If someone behind me was painting “Blessed are those who hunger and thirst for righteousness, for they will be filled”, I think it would be harder. Because hungering and thirsting after God’s righteousness is not so easy to understand and certainly not so easy to do and not easy to see either. Maybe it could be an historical portrait of the church working for God’s righteousness. The Barmen Declaration; Germany, 1934. The Letter from the Birmingham Jail, Martin Luther King, Jr, 1963. The Confession of Belhar, South Africa. 1986. Ordination of women in the Presbyterian Church (USA). 61 years. The combined Men’s groups of Witherspoon Street Presbyterian Church and then First Presbyterian Church working together to establish fair and integrated housing in Princeton some 50 years ago. Crisis Ministry, now Arm In Arm, feeding hungry people in our community. 35 years. Centurion Ministries, working to free the wrongly imprisoned. 33 years. Nassau Church, speaking for, working for, living the full inclusion of members of the LBGTQ community. More than 25 years. Some kind of historical landscape of the people of God hungering and thirsting for righteousness. That could be the painting of those who hunger and thirst for righteousness. God’s righteousness. Because you can actually see it.

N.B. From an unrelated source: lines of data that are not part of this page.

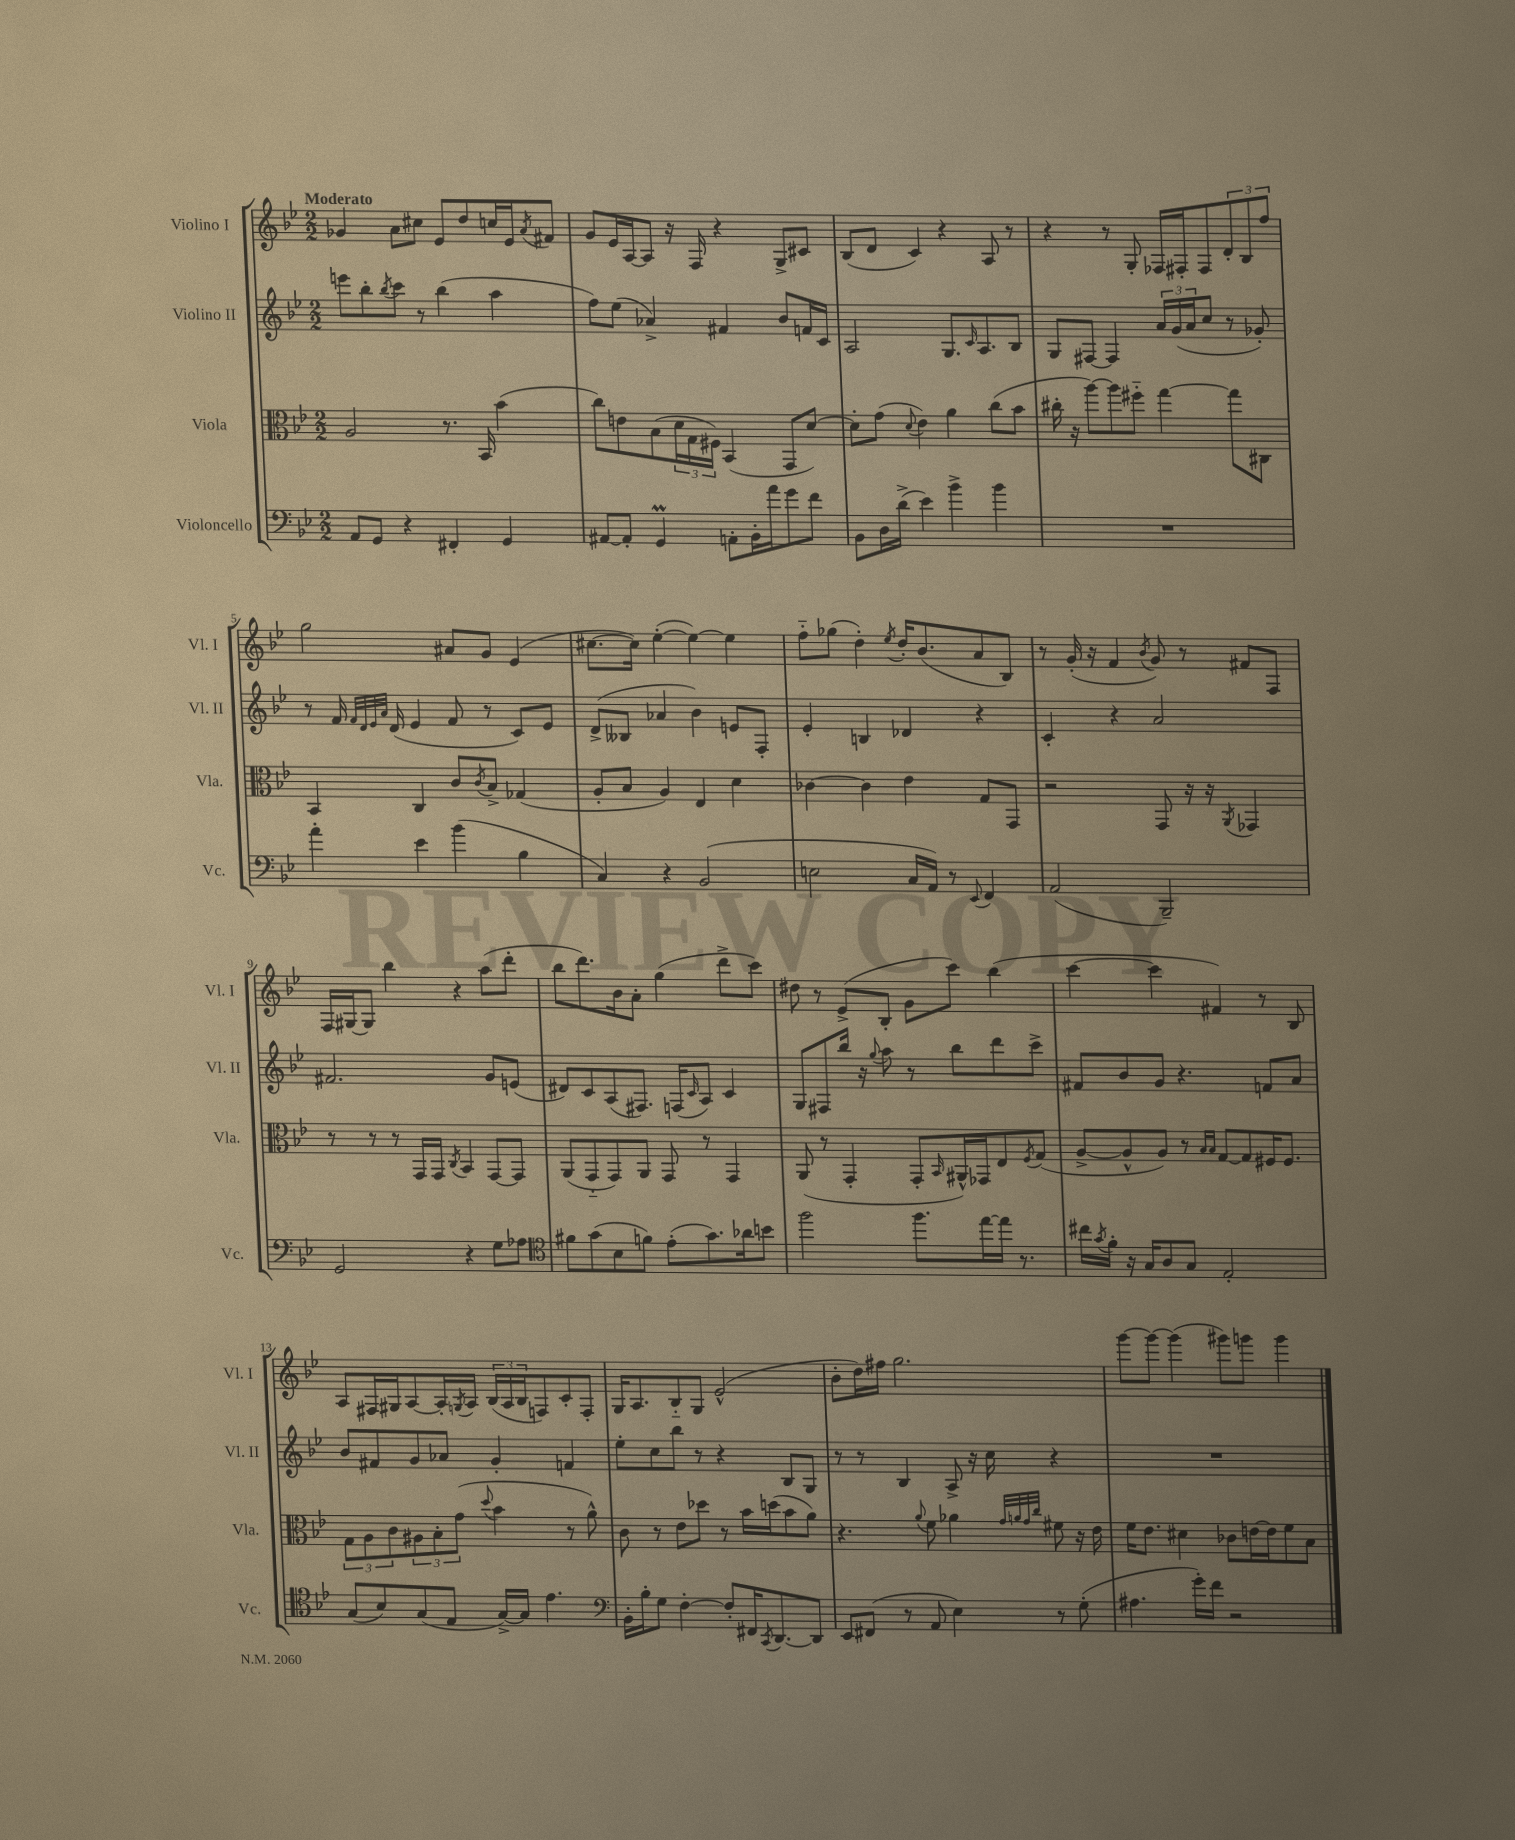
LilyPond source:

<<
\new StaffGroup <<
\new Staff = "s0" \with { instrumentName = "Violino I" shortInstrumentName = "Vl. I" } {
    \clef treble \key bes \major \numericTimeSignature \time 2/2 \tempo "Moderato"
    ges'4 a'8 cis''8 ees'8 d''8 c''16 ees'16 \acciaccatura { a'8 } fis'8 |
    g'8 ees'16 a16~ a8 r16 f16 r4 g8-> cis'8 |
    bes8( d'8 c'4) r4 a8 r8 |
    r4 r8 g8-. fes16 fis16-. fis8 \tuplet 3/2 { d'8-. bes8 f''8 } |
    g''2 ais'8 g'8 ees'4( |
    cis''8.~ cis''16) ees''4~-.( ees''4~) ees''4 |
    f''8-_ ges''8( d''4-.) \acciaccatura { ees''8 } d''16-. bes'8.( a'8 bes8) |
    r8 g'16-.( r16 f'4 \acciaccatura { bes'8 } g'8) r8 fis'8 f8 |
    f16 gis16~ gis8 bes''4 r4 a''8( d'''8-. |
    bes''8 d'''8.) bes'16 a'8-. g''4( d'''8-> c'''8) |
    dis''8 r8 ees'8->( bes8-. g'8 c'''8) bes''4( |
    c'''4~ c'''4 fis'4) r8 bes8 |
    a8 fis16 gis16 a8~ a16-. \acciaccatura { g8 } a16 \tuplet 3/2 { bes16( a16 bes16 } f8) c'8-. f8-. |
    g16 a8. bes8-_ g8 ees'2-^( |
    bes'8-. d''16) fis''16 g''2. |
    g'''8~ g'''8~ g'''4( gis'''8) g'''8 g'''4 \bar "|." |
}
\new Staff = "s1" \with { instrumentName = "Violino II" shortInstrumentName = "Vl. II" } {
    \clef treble \key bes \major \numericTimeSignature \time 2/2
    e'''8 bes''8-. \acciaccatura { bes''8 } c'''8 r8 bes''4( a''4 |
    f''8) ees''8( aes'4->) fis'4 bes'8 f'16 c'16 |
    a2 g8. \grace { c'16 } a8. bes8 |
    g8 fis8~ fis4 \tuplet 3/2 { a'16 g'16( a'16 } c''8 r8 ges'8-.) |
    r8 f'16 \grace { f'32 d'32 ees'32 a'32 } d'16( ees'4 f'8 r8 c'8) ees'8 |
    d'8->( beses8 aes'4 bes'4) e'8 f8-. |
    ees'4-. b4 des'4 r4 |
    c'4-. r4 a'2 |
    fis'2. g'8 e'8( |
    dis'8) c'8 a8( fis8.) f16( \grace { c'16 } a8) c'4 |
    g8 fis8 bes''16 r16 \appoggiatura { g''8 } a''8 r8 bes''8 d'''8 c'''8-> |
    fis'8 bes'8 g'8 r4. f'8 a'8 |
    bes'8 fis'8 g'8 aes'8 g'4-. f'4 |
    ees''8-. c''8 bes''8 r8 r4 bes8 g8 |
    r8 r8 bes4 a8-> r16 c''16 r4 |
    R1 \bar "|." |
}
\new Staff = "s2" \with { instrumentName = "Viola" shortInstrumentName = "Vla." } {
    \clef alto \key bes \major \numericTimeSignature \time 2/2
    a2 r8. bes,16 bes'4( |
    c''8) e'8 bes8( \tuplet 3/2 { d'16 g16 fis16) } bes,4( g,8 d'8~) |
    d'8-. g'8( \appoggiatura { d'8 } ees'4) a'4 c''8( bes'8 |
    cis''16-. r16 a''8~) a''8 fis''8-_ g''4~ g''8 cis8 |
    bes,4 c4 c'8 \acciaccatura { c'8 } bes8-> ges4( |
    a8-. bes8 a4) ees4 d'4 |
    ces'4~ ces'4 ees'4 g8 g,8 |
    r2 g,8 r16 r16 \acciaccatura { a,8 } ges,4 |
    r8 r8 r8 g,16 g,16 \acciaccatura { c8 } bes,4 g,8~ g,8 |
    a,8( g,8-_ g,8) a,8 g,8 r8 g,4 |
    a,8( r8 g,4-. g,8-. \grace { bes,16 } ais,16-^) ges,16 ees8 \acciaccatura { f8 } g8( |
    a8~-> a8-^ a8) r8 \grace { bes16 bes16 } g8~ g8 fis16 fis8. |
    \tuplet 3/2 { g8 a8 c'8 } \tuplet 3/2 { ais8 bes8-. g'8( } \appoggiatura { d''8 } bes'4 r8 a'8-^) |
    c'8 r8 ees'8 des''8 r8 bes'16 d''16( bes'8 a'8) |
    r4. \appoggiatura { a'8 } f'8 aes'4 \grace { g'32 a'32 g'32 c''32 } fis'8 r16 ees'16 |
    f'16 ees'8. dis'4 ces'8 e'16~ e'16 f'8 bes8 \bar "|." |
}
\new Staff = "s3" \with { instrumentName = "Violoncello" shortInstrumentName = "Vc." } {
    \clef bass \key bes \major \numericTimeSignature \time 2/2
    a,8 g,8 r4 fis,4-. g,4 |
    ais,8~ ais,8-. g,4\prall a,8-. bes,16-. a'16 g'8 f'8 |
    bes,8 d16 d'16->( ees'4) bes'4-> bes'4 |
    R1 |
    a'4-. ees'4 bes'4( bes4 |
    c4) r4 bes,2( |
    e2 c16 a,16) r8 \appoggiatura { ees,8 } f,4 |
    a,2( bes,,2--) |
    g,2 r4 g8 aes8 |
    \clef tenor fis'8 g'8( bes8 f'8) ees'8-.( g'8.) aes'16 b'8 |
    f''2 f''8. ees''16~ ees''16 r8. |
    cis''16 \acciaccatura { g'8 } f'16-. r16 g16 a8 g8 ees2-. |
    g8( bes8) g8( ees8 g16~->) g16 ees'4. |
    \clef bass bes,16-. bes16-. g8 f4~-. f8-. fis,16 \acciaccatura { c,8 } d,8.~ d,8 |
    ees,8 fis,8( r8 a,8 ees4) r8 g8-.( |
    ais4. g'16-.) f'16 r2 \bar "|." |
}
>>
>>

Every time you hear Jesus use the word righteousness, don’t look within. But stand up with me and look around, and roll up your sleeves, and clear your voice. Because in due time our children and grandchildren will be telling our great grandchildren about what the church said and did when they were young. What the church said and did now. And by the mercy and grace of God, I hope and pray they will be telling something of what it means to live into and to hunger and thirst for the very righteousness of God.